Futbol
Özgürlük tellerin içinde
Görme engelli futbolcuların hayatta kendilerini en özgür hissettikleri yer, görenlerin aksine, tel örgülerin dışı değil sahayı çevreleyen tellerin içi.
görme engelliler futbol faaliyetlerini turkcell'in sponsorluğunda ismi "sesi duyanlar ligi" olarak değişen ligde sürdürüyor. futbolcular görme derecelerine göre b1, b2 ve b3 olarak üç kategoride mücadele veriyor. sesi duyanlar ligi hiç görmeyen futbolcuların mücadele edebildiği b1 kategorisinde bir lig. ligde sekiz takım bulunuyor.
görme engelliler futbolunda her takımda biri gören bir kaleci olmak üzere beş futbolcu sahaya çıkıyor. oyuncular gözlerini bir bantla kapatıyorlar. topun içinde bir zil bulunuyor. böylece top hareket ederken ses çıkarıyor. sahadaki futbolculardan sessiz olmaları bekleniyor. maçlar eni 16.5 ile 35, boyu ise 25 ile 50 metre arasında değişebilen küçük bir sahada oynanıyor. 25'er dakikadan iki devre halinde oynanan maçlarda ofsayt kuralı uygulanmıyor.
lig bitse de görme engellilerin futbol tutkusu bitmiyor. onlar her hafta çarşamba günü beylerbeyi'nde toplanıp kendi aralarında antrenman yapıyor.
yaşları farklı, memleketleri farklı. kimi hukukçu, kimi öğretmen. işinden izin alıp gelen de var, okulu kıran da... ancak hepsinin hikayesinin ortak bir yanı var: futbol onları hayata daha da bağlamış.
sarı kırmızı renklerin peşinden istanbul'a
"hep özgürlüğüm için mücadele ettim. 'bir işi tek başıma daha iyi nasıl yapabilirim?' diye çalıştım. hayattaki en büyük tutkum galatasaray. istanbul'a galatasaray ile aynı şehirde bulunmak, galatasaray'ı hissedebilmek için geldim. ailem diyarbakır'dan ayrılmamı istemiyordu. galatasaray ile aynı şehirde olmak bambaşka bir his. benim şu anda en çok dolaştığım yer istiklal caddesi'dir.
tophane'de yurtta kalıyorum. taksim'den inmek yerine gecenin kaçı olursa olsun, lisenin oradan boğazkesen'den iniyorum aşağıya. galatasaray'ın bütün geçmişini içime çekiyorum, oralardan geçerken. bir gün en büyük hayalim, parçalı formayı terletebilmek."
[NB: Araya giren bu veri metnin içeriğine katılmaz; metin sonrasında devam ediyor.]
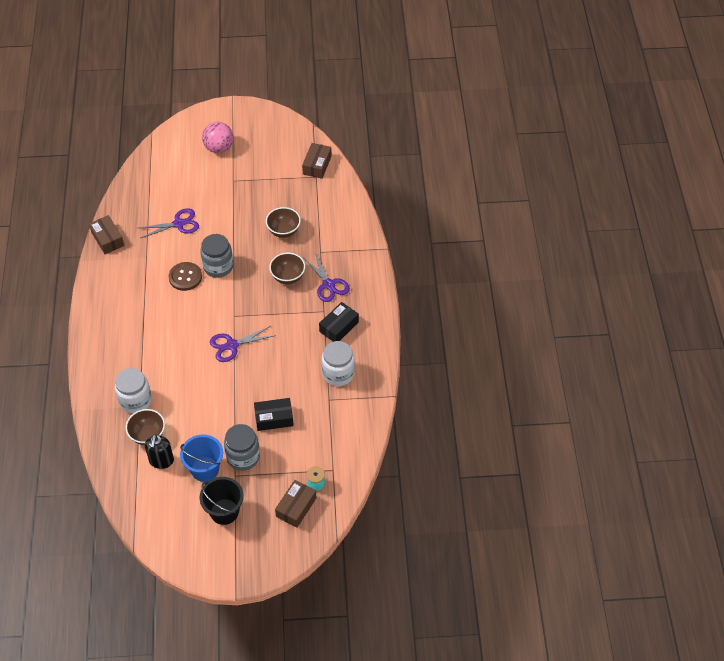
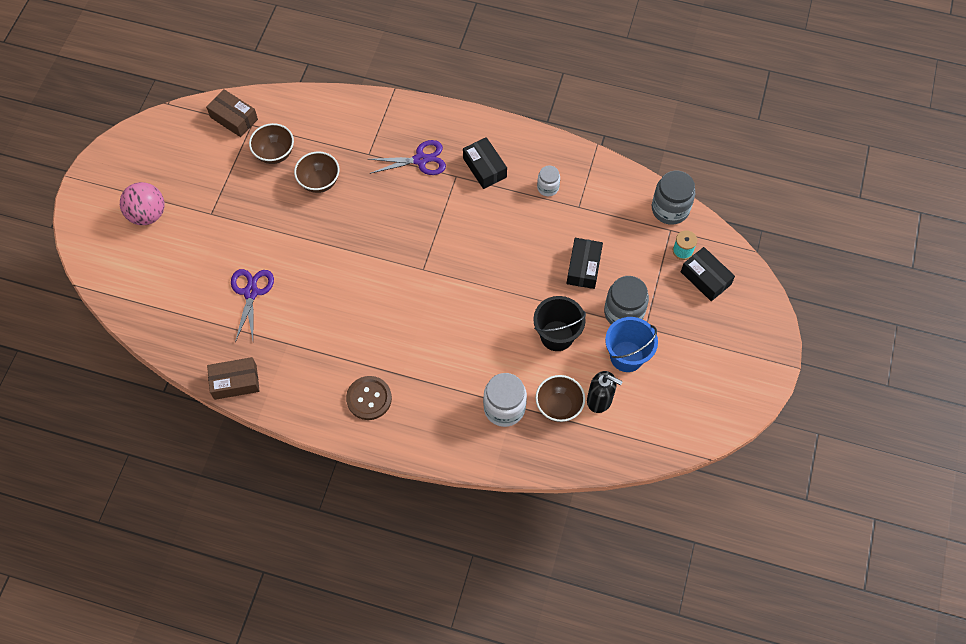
camera: 70 degrees left, 10 degrees up
(185, 277) = (340, 306): brown button -> brown button (369, 398)
(218, 266) = (341, 266): grey jar -> grey jar (670, 209)
(224, 511) = (688, 350): black bucket -> black bucket (557, 336)
(232, 345) = (465, 283): purple scissors -> none
(288, 277) = (391, 197): brown bowl -> brown bowl (275, 154)
(296, 507) = (705, 278): brown box -> black box
(338, 373) = (548, 187): white jar -> white jar, size x0.58

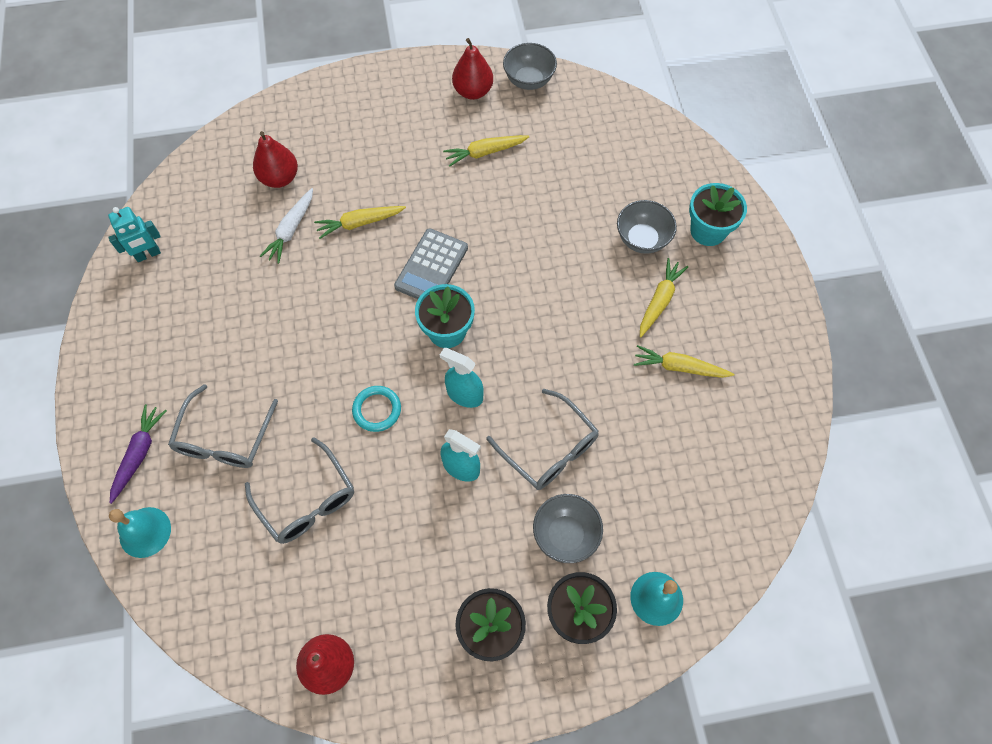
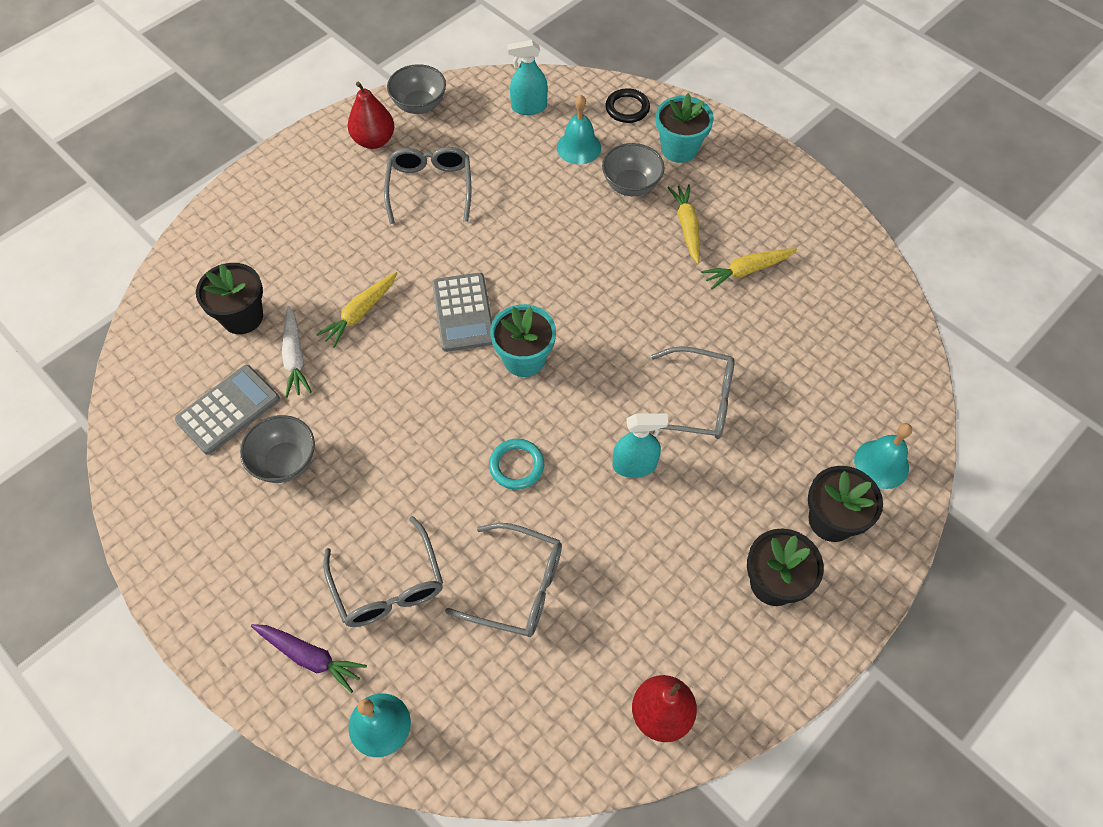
camera: 35 degrees left, 5 degrees down
(139, 454) = (310, 657): purple carrot -> purple carrot turned 135 degrees clockwise
(148, 254) = (157, 466): turquoise robot -> none
(220, 242) = (228, 409): none -> grey calculator
(279, 178) = (242, 317): red pear -> black flower pot
(464, 395) = (586, 403): turquoise spray bottle -> turquoise spray bottle (529, 107)
(485, 152) = (430, 187): yellow carrot -> grey glasses
(565, 534) = (768, 462): grey bowl -> grey bowl (285, 462)
(625, 183) = (579, 147): none -> turquoise bell
(692, 172) = (627, 108): none -> black ring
futbol tutkunu samet, dünya kupası'nı bu yıl izlemiyor. nedeniyse brezilya hükümetinin politikaları: "brezilya polisinin varoşlarda yaşayan yoksul insanlara olan tavrını protesto ediyorum. çok izlemek istiyordum ama sırf bu nedenle izlemeyeceğim. fifa ben bunu söyledim diye maradona'nın ayağını kaydırdığı gibi benim de ayağımı kaydırabilir!"
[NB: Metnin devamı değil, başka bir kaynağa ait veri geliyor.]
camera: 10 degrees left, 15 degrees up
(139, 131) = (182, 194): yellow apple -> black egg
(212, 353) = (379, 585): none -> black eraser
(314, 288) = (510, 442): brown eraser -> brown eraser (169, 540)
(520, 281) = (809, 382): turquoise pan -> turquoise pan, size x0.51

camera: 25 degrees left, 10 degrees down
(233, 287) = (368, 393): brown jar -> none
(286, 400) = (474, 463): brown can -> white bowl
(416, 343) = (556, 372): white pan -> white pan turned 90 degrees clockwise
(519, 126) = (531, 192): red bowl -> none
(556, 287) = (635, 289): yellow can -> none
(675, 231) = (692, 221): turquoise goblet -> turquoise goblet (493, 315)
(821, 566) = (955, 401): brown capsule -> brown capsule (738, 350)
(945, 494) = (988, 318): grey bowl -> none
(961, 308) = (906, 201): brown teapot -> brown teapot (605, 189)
tellerin arkasında başlayan özgürlük
"spor bizler için sağlık ve sosyal yaşamın çok daha ilerisinde. kendi kendime bir şeyler yapıp bir şeyler başarabileceğim hissi ve özgüven kazandırdı. özgürlüğü tam anlamıyla sahada hissediyorum. görmeyen biri olarak benim için özgürlük, görenlerin aksine, tellerin önünde değil tellerin arkasında başlıyor. bu sahayı çeviren tellerden içeri girdiğimizde özgürüz."
ali'nin tutkuyla bağlandığı renkler ise sarı ve lacivert : "fenerbahçe gönül bağı. kadıköy'ün her yeri benimmiş gibi hissediyorum. bütün boş vakitlerimi kadıköy'de geçiriyorum."
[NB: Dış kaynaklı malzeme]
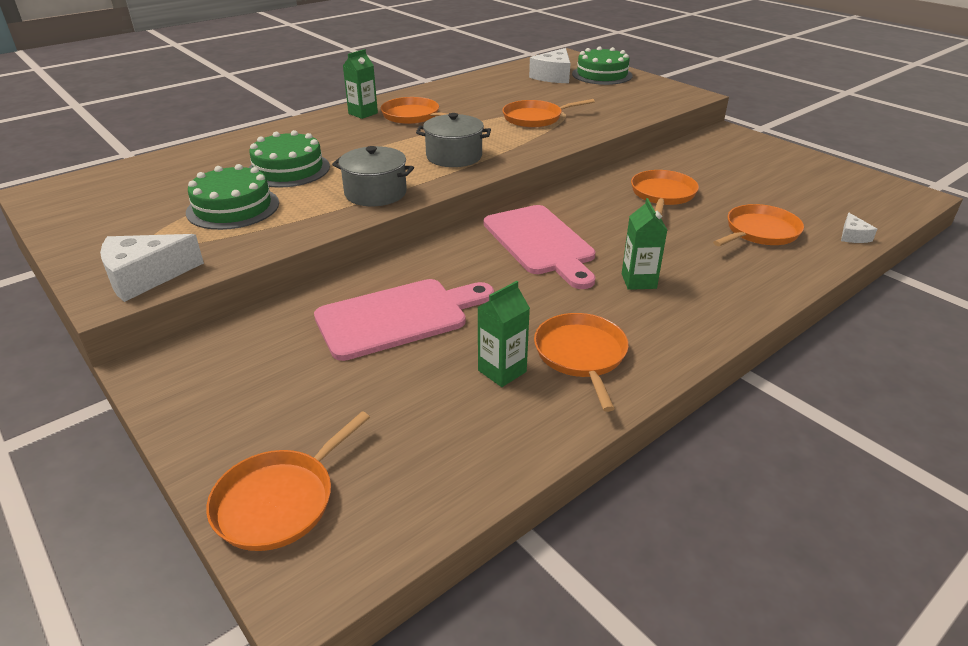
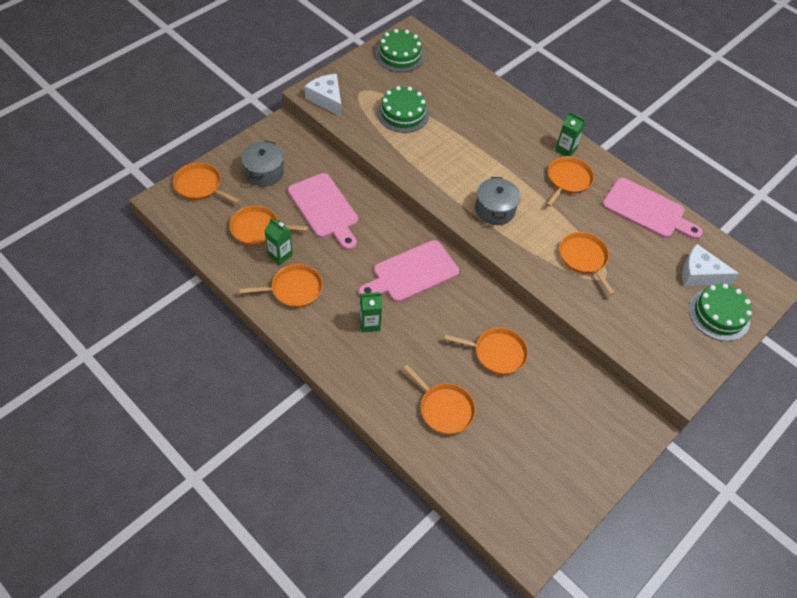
camera: 80 degrees right, 20 degrees up
(288, 169) = (458, 127): green cake -> green cake (399, 55)
(375, 193) = (430, 174): grey pot -> grey pot (264, 172)
(432, 401) = (258, 229): none -> orange pan
(467, 87) = (647, 210): none -> pink cutting board
(853, 236) = (446, 473): white cheese -> none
ali'ye göre görenlerin futboluyla görmeyenlerin futbolu arasındaki en önemli benzerlik favorilerin aynı olması: dünya'da brezilya, avrupa'da ispanya.
"kör müsün diyen yok, çünkü herkes kör."
murat taşkın, ali ve samet'ten farklı olarak sonradan görme engelli olmuş. sekiz yaşındayken zonguldak'ta kömür madenine yakın bir yerde bulduğu dinamiti elektrik prizine sokması, onu gözlerinden ve üç parmağından etmiş. murat kendisini en iyi futbol sahasında anlatabildiğini düşünüyor:
"sokakta tek başına yürürken bastonla bir yerlere çarpıyorsun, onlar sana çarpıyorlar. elimizdeki bastonu gördükleri halde 'önüne baksana, kör müsün?' diyorlar. sahaya çıktığımızda bunu diyen yok. çünkü herkes kör."
koyu bir beşiktaş taraftarı olan murat'ın dünya kupası'ndaki favorisi de brezilya.